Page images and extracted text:

=== Section Start ===

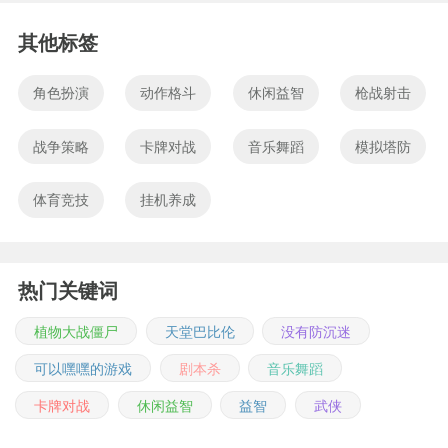
其他标签
角色扮演
动作格斗
休闲益智
枪战射击
战争策略
卡牌对战
音乐舞蹈
模拟塔防
体育竞技
挂机养成
热门关键词
植物大战僵尸
天堂巴比伦
没有防沉迷
可以嘿嘿的游戏
剧本杀
音乐舞蹈
卡牌对战
休闲益智
益智
武侠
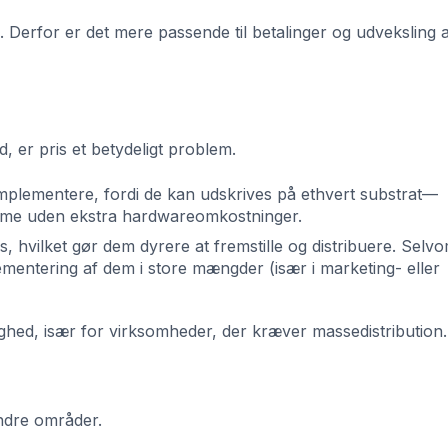
. Derfor er det mere passende til betalinger og udveksling 
, er pris et betydeligt problem.
 implementere, fordi de kan udskrives på ethvert substrat—
kærme uden ekstra hardwareomkostninger.
, hvilket gør dem dyrere at fremstille og distribuere. Selvo
ementering af dem i store mængder (især i marketing- eller
ighed, især for virksomheder, der kræver massedistribution.
ndre områder.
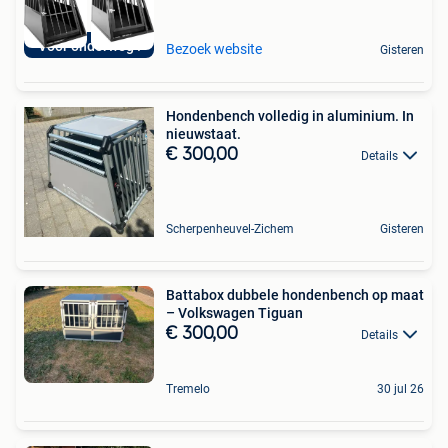
Voor onderweg !
Bezoek website
Gisteren
Hondenbench volledig in aluminium. In
nieuwstaat.
€ 300,00
Details
Scherpenheuvel-Zichem
Gisteren
Battabox dubbele hondenbench op maat
– Volkswagen Tiguan
€ 300,00
Details
Tremelo
30 jul 26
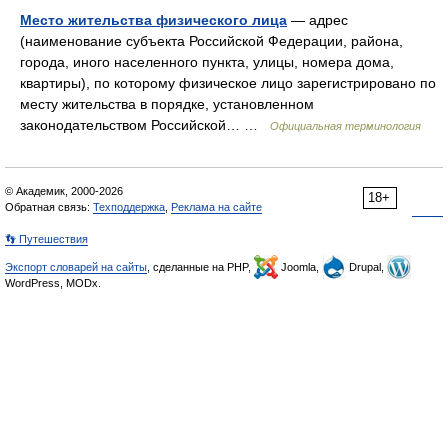
Место жительства физического лица
— адрес
(наименование субъекта Российской Федерации, района,
города, иного населенного пункта, улицы, номера дома,
квартиры), по которому физическое лицо зарегистрировано по
месту жительства в порядке, установленном
законодательством Российской… …
Официальная терминология
© Академик, 2000-2026
18+
Обратная связь:
Техподдержка
,
Реклама на сайте
👣 Путешествия
Экспорт словарей на сайты
, сделанные на PHP,
Joomla,
Drupal,
WordPress, MODx.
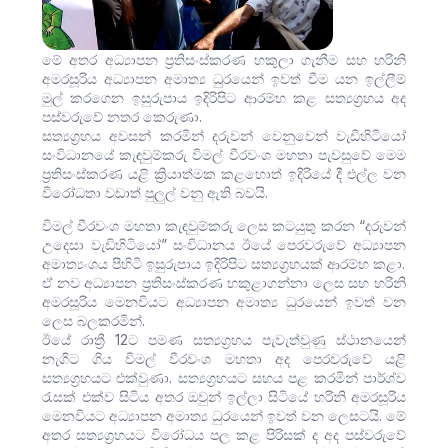
මේ අතර අධ්‍යාපන ප්‍රතිසංස්කරණ හකුලා ගැනීම සහ හරිනි
අමරසූරිය අධ්‍යාපන අමාත්‍ය ධුරයෙන් ඉවත් වීම යන ඉල්ලීම්
මුල් කරගෙන ඉසුරුපාය ඉදිරිපිට ආරම්භ කළ සත්‍යග්‍රහය අද
පස්වරුවේ නතර කෙරුණා.
සත්‍යග්‍රහය අවසන් කරමින් දරුවන් වෙනුවෙන් වැඩිහිටියෝ
සංවිධානයේ කැඳවුම්කරු විමල් වීරවංශ මහතා පැවසුවේ මෙම
ප්‍රතිසංස්කරණ යළි ක්‍රියාත්මක කළහොත් ඉදිරියේ දී එල්ල වන
විරෝධතා වඩාත් පුලුල් වනු ඇති බවයි.
විමල් වීරවංශ මහතා කැඳවුම්කරු ලෙස කටයුතු කරන “දරුවන්
උදෙසා වැඩිහිටියෝ” සංවිධානය ඊයේ පෙරවරුවේ අධ්‍යාපන
අමාත්‍යංශය පිහිටි ඉසුරුපාය ඉදිරිපිට සත්‍යග්‍රහයක් ආරම්භ කළා.
ඒ නව අධ්‍යාපන ප්‍රතිසංස්කරණ හකුළාගන්නා ලෙස සහ හරිනි
අමරසූරිය මෙනවියට අධ්‍යාපන අමාත්‍ය ධුරයෙන් ඉවත් වන
ලෙස බලකරමින්.
ඊයේ රාත්‍රී 12ට පමණ සත්‍යග්‍රහය පැවැත්වුණු ස්ථානයෙන්
නැගිට ගිය විමල් වීරවංශ මහතා අද පෙරවරුවේ යළි
සත්‍යග්‍රහයට එක්වුණා. සත්‍යග්‍රහයට සහය පළ කරමින් පාර්ශ්ව
රැසක් එක්ව සිටිය අතර ඔවුන් ඉල්ලා සිටියේ හරිනි අමරසූරිය
මෙනවියට අධ්‍යාපන අමාත්‍ය ධුරයෙන් ඉවත් වන ලෙසටයි. මේ
අතර සත්‍යග්‍රහයට විරෝධය පල කළ පිරිසක් ද අද පස්වරුවේ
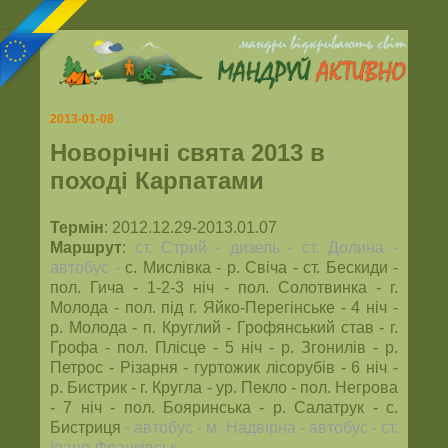
2013-01-08
Новорічні свята 2013 в
поході Карпатами
Термін
: 2012.12.29-2013.01.07
Маршрут
:
ст. Стрий - дизель - ст. Долина -
автобус -
с. Мислівка - р. Свіча - ст. Бескиди -
пол. Гича - 1-2-3 ніч - пол. Солотвинка - г.
Молода - пол. під г. Яйко-Перегінське - 4 ніч -
р. Молода - п. Круглий - Грофянський став - г.
Грофа - пол. Плісце - 5 ніч - р. Згонилів - р.
Петрос - Різарня - гуртожик лісорубів - 6 ніч -
р. Бистрик - г. Кругла - ур. Пекло - пол. Негрова
- 7 ніч - пол. Бояринська - р. Салатрук - с.
Бистриця
- автобус - м. Надвірна - автобус - ст.
Івано-Франківськ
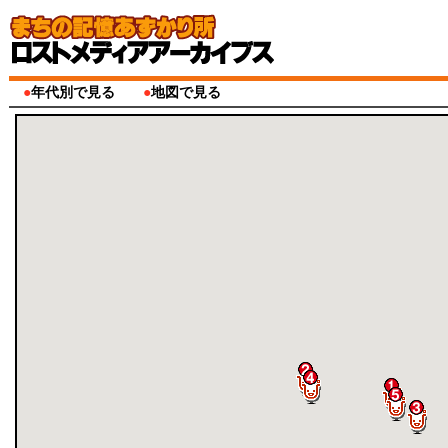
●
年代別で見る
●
地図で見る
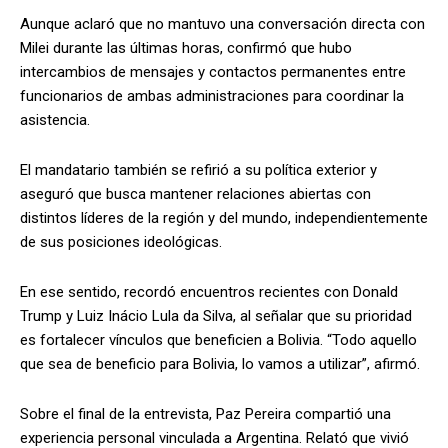
Aunque aclaró que no mantuvo una conversación directa con
Milei durante las últimas horas, confirmó que hubo
intercambios de mensajes y contactos permanentes entre
funcionarios de ambas administraciones para coordinar la
asistencia.
El mandatario también se refirió a su política exterior y
aseguró que busca mantener relaciones abiertas con
distintos líderes de la región y del mundo, independientemente
de sus posiciones ideológicas.
En ese sentido, recordó encuentros recientes con Donald
Trump y Luiz Inácio Lula da Silva, al señalar que su prioridad
es fortalecer vínculos que beneficien a Bolivia. “Todo aquello
que sea de beneficio para Bolivia, lo vamos a utilizar”, afirmó.
Sobre el final de la entrevista, Paz Pereira compartió una
experiencia personal vinculada a Argentina. Relató que vivió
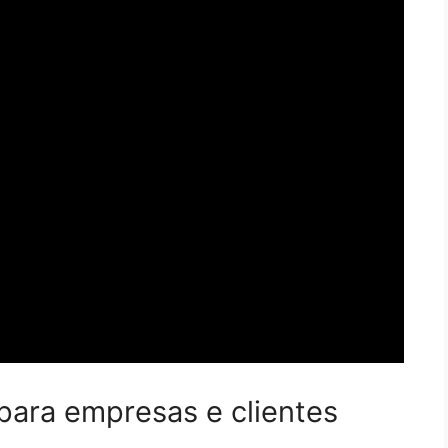
 para empresas e clientes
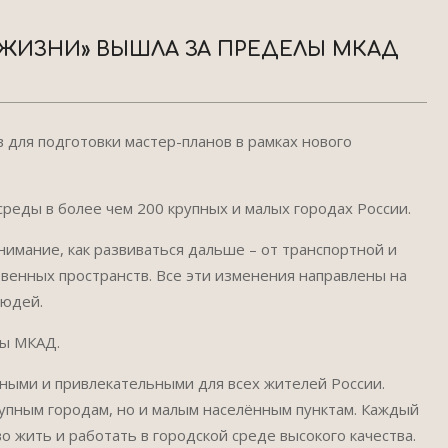
ЖИЗНИ» ВЫШЛА ЗА ПРЕДЕЛЫ МКАД
для подготовки мастер-планов в рамках нового
реды в более чем 200 крупных и малых городах России.
нимание, как развиваться дальше – от транспортной и
венных пространств. Все эти изменения направлены на
людей.
лы МКАД.
ными и привлекательными для всех жителей России.
упным городам, но и малым населённым пунктам. Каждый
во жить и работать в городской среде высокого качества.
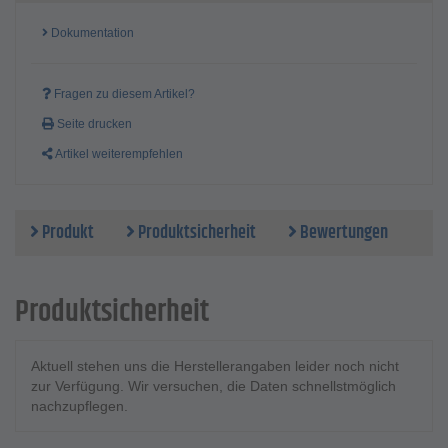
Dokumentation
Fragen zu diesem Artikel?
Seite drucken
Artikel weiterempfehlen
Produkt
Produktsicherheit
Bewertungen
Produktsicherheit
Aktuell stehen uns die Herstellerangaben leider noch nicht
zur Verfügung. Wir versuchen, die Daten schnellstmöglich
nachzupflegen.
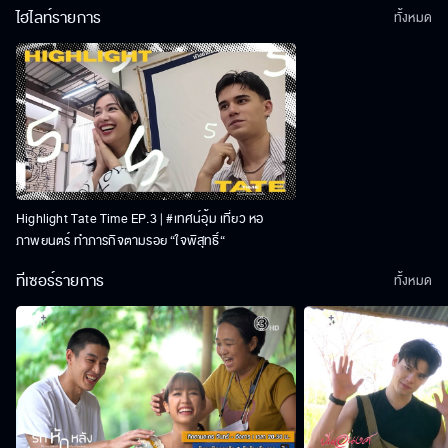
ไฮไลท์รายการ
ทั้งหมด
Highlight Tate Time EP.3 | #เทศน์อุ้ม เที่ยว หอ
ภาพยนตร์ ทำภารกิจตามรอย “ใจพิสุทธิ์“
ทีเซอร์รายการ
ทั้งหมด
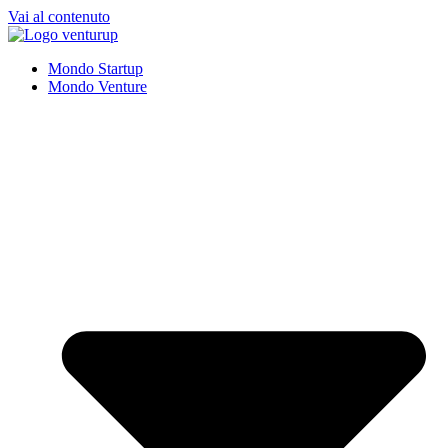
Vai al contenuto
Mondo Startup
Mondo Venture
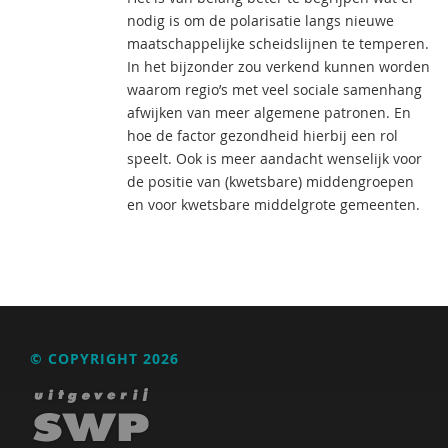
nodig is om de polarisatie langs nieuwe
maatschappelijke scheidslijnen te temperen.
In het bijzonder zou verkend kunnen worden
waarom regio’s met veel sociale samenhang
afwijken van meer algemene patronen. En
hoe de factor gezondheid hierbij een rol
speelt. Ook is meer aandacht wenselijk voor
de positie van (kwetsbare) middengroepen
en voor kwetsbare middelgrote gemeenten.
© COPYRIGHT 2026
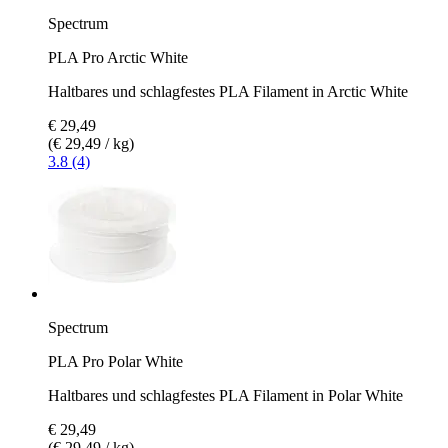
Spectrum
PLA Pro Arctic White
Haltbares und schlagfestes PLA Filament in Arctic White
€ 29,49
(€ 29,49 / kg)
3.8 (4)
Spectrum
PLA Pro Polar White
Haltbares und schlagfestes PLA Filament in Polar White
€ 29,49
(€ 29,49 / kg)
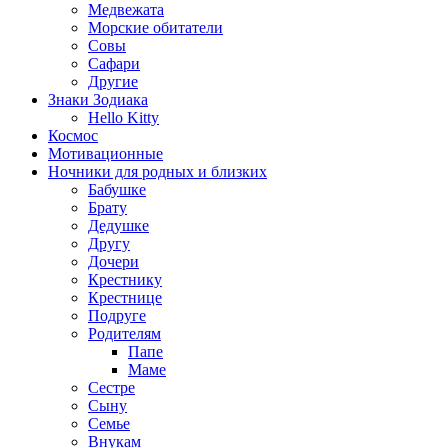
Медвежата
Морские обитатели
Совы
Сафари
Другие
Знаки Зодиака
Hello Kitty
Космос
Мотивационные
Ночники для родных и близких
Бабушке
Брату
Дедушке
Другу
Дочери
Крестнику
Крестнице
Подруге
Родителям
Папе
Маме
Сестре
Сыну
Семье
Внукам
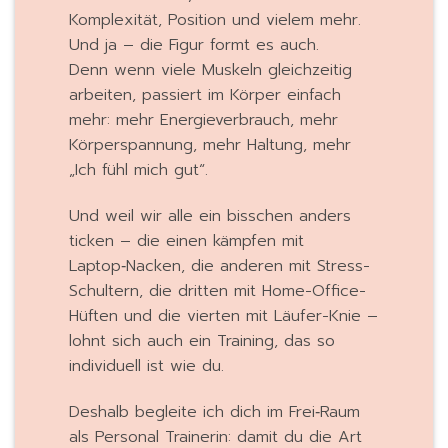
Komplexität, Position und vielem mehr.
Und ja – die Figur formt es auch.
Denn wenn viele Muskeln gleichzeitig
arbeiten, passiert im Körper einfach
mehr: mehr Energieverbrauch, mehr
Körperspannung, mehr Haltung, mehr
„Ich fühl mich gut“.
Und weil wir alle ein bisschen anders
ticken – die einen kämpfen mit
Laptop‑Nacken, die anderen mit Stress-
Schultern, die dritten mit Home-Office-
Hüften und die vierten mit Läufer-Knie –
lohnt sich auch ein Training, das so
individuell ist wie du.
Deshalb begleite ich dich im Frei‑Raum
als Personal Trainerin: damit du die Art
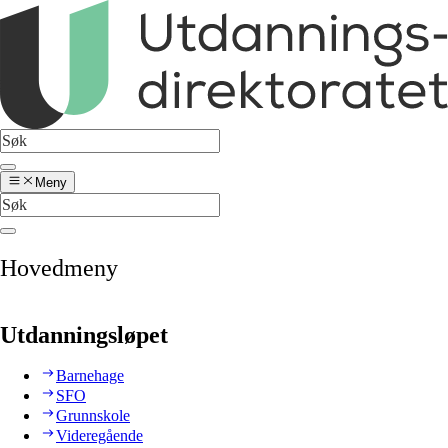
Meny
Hovedmeny
Utdanningsløpet
Barnehage
SFO
Grunnskole
Videregående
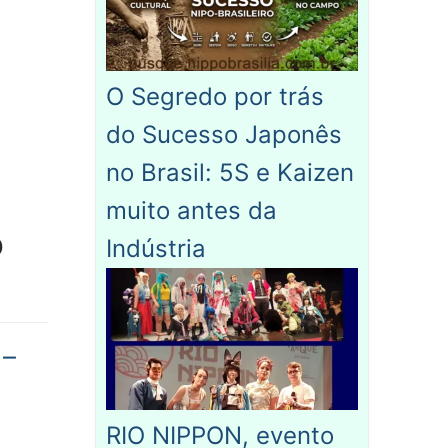
O Segredo por trás
do Sucesso Japonês
no Brasil: 5S e Kaizen
muito antes da
o
Indústria
 –
RIO NIPPON, evento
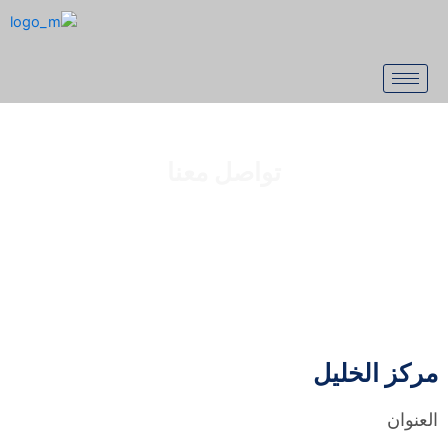
تواصل معنا
مركز الخليل
العنوان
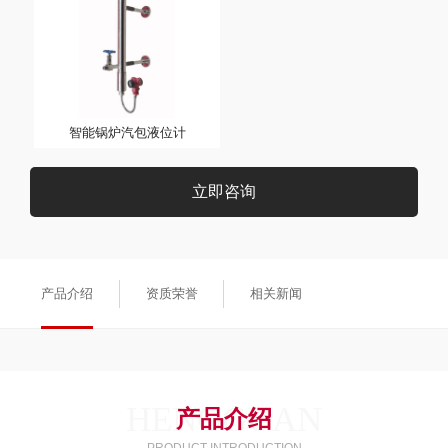
智能锅炉汽包液位计
立即咨询
产品介绍
资质荣誉
相关新闻
HENGGUAN
产品介绍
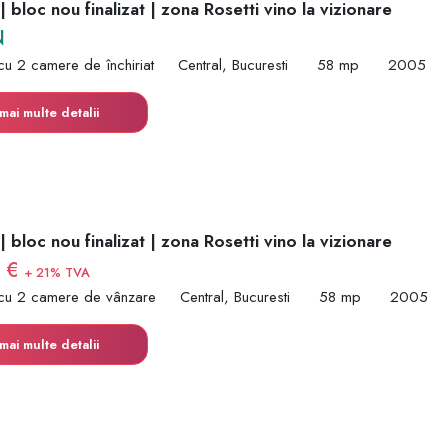
 bloc nou finalizat | zona Rosetti vino la vizionare
N
cu 2 camere de închiriat
Central, Bucuresti
58 mp
2005
mai multe detalii
 bloc nou finalizat | zona Rosetti vino la vizionare
0 €
+ 21% TVA
cu 2 camere de vânzare
Central, Bucuresti
58 mp
2005
mai multe detalii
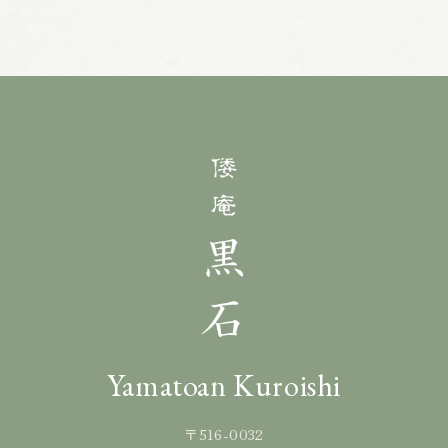
Yamatoan Kuroishi
〒516-0032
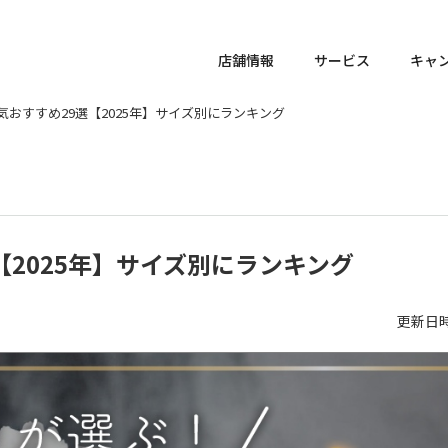
店舗情報
サービス
キャ
おすすめ29選【2025年】サイズ別にランキング
2025年】サイズ別にランキング
更新日時 :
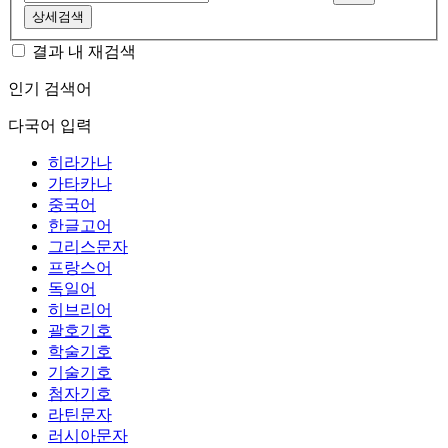
상세검색
결과 내 재검색
인기 검색어
다국어 입력
히라가나
가타카나
중국어
한글고어
그리스문자
프랑스어
독일어
히브리어
괄호기호
학술기호
기술기호
첨자기호
라틴문자
러시아문자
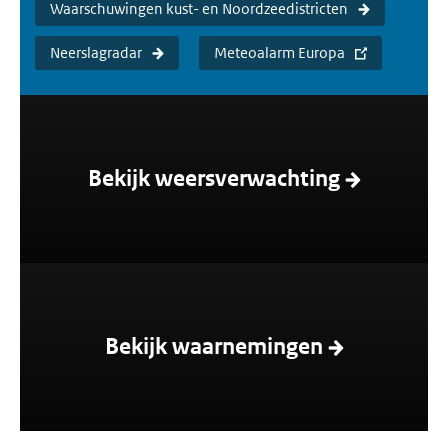
Waarschuwingen kust- en Noordzeedistricten
Neerslagradar
Meteoalarm Europa
Bekijk weersverwachting
Bekijk waarnemingen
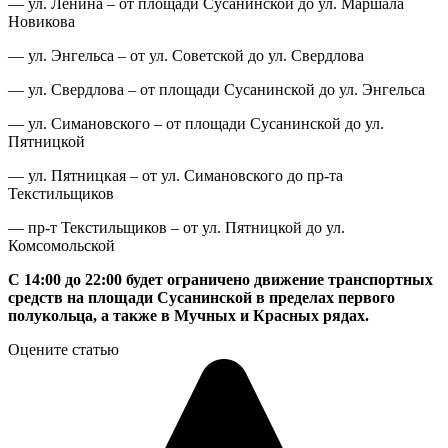
— ул. Ленина – от площади Сусанинской до ул. Маршала
Новикова
— ул. Энгельса – от ул. Советской до ул. Свердлова
— ул. Свердлова – от площади Сусанинской до ул. Энгельса
— ул. Симановского – от площади Сусанинской до ул.
Пятницкой
— ул. Пятницкая – от ул. Симановского до пр-та
Текстильщиков
— пр-т Текстильщиков – от ул. Пятницкой до ул.
Комсомольской
С 14:00 до 22:00 будет ограничено движение транспортных
средств на площади Сусанинской в пределах первого
полукольца, а также в Мучных и Красных рядах.
Оцените статью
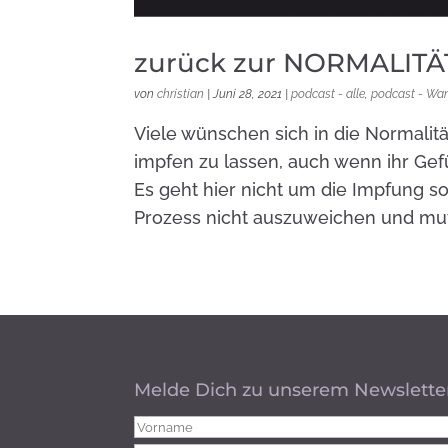
zurück zur NORMALITÄ
von
christian
|
Juni 28, 2021
|
podcast - alle
,
podcast - Wa
Viele wünschen sich in die Normalitä
impfen zu lassen, auch wenn ihr Gefü
Es geht hier nicht um die Impfung 
Prozess nicht auszuweichen und mu
Melde Dich zu unserem Newslette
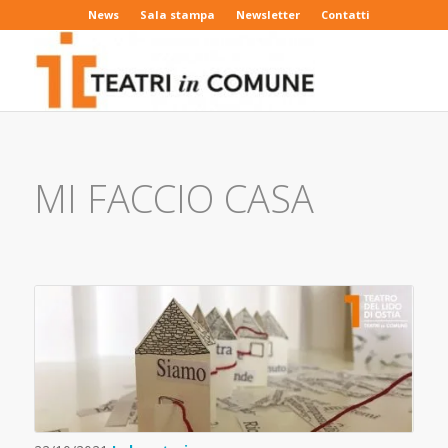
News
Sala stampa
Newsletter
Contatti
MI FACCIO CASA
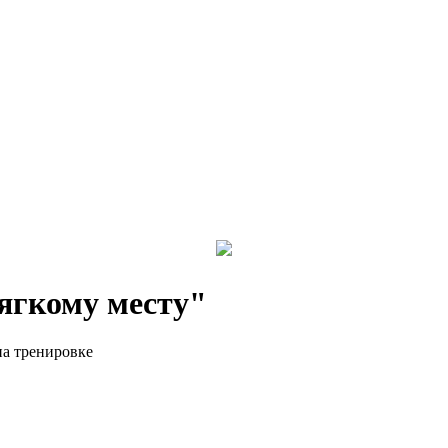
ягкому месту"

=== Section End ===

> **PROBLEM**
Would you please reproduce the entries above, starting at the line with "ementering af dem" and stopping after the line with "квартиры), по которому"? Omit any pictures.

> **EXPECTED ANSWER**
ementering af dem i store mængder (især i marketing- eller
ighed, især for virksomheder, der kræver massedistribution.
ndre områder.
Voor onderweg !
Bezoek website
Gisteren
Hondenbench volledig in aluminium. In
nieuwstaat.
€ 300,00
Details
Scherpenheuvel-Zichem
Gisteren
Battabox dubbele hondenbench op maat
– Volkswagen Tiguan
€ 300,00
Details
Tremelo
30 jul 26
Место жительства физического лица
— адрес
(наименование субъекта Российской Федерации, района,
города, иного населенного пункта, улицы, номера дома,
квартиры), по которому физическое лицо зарегистрировано по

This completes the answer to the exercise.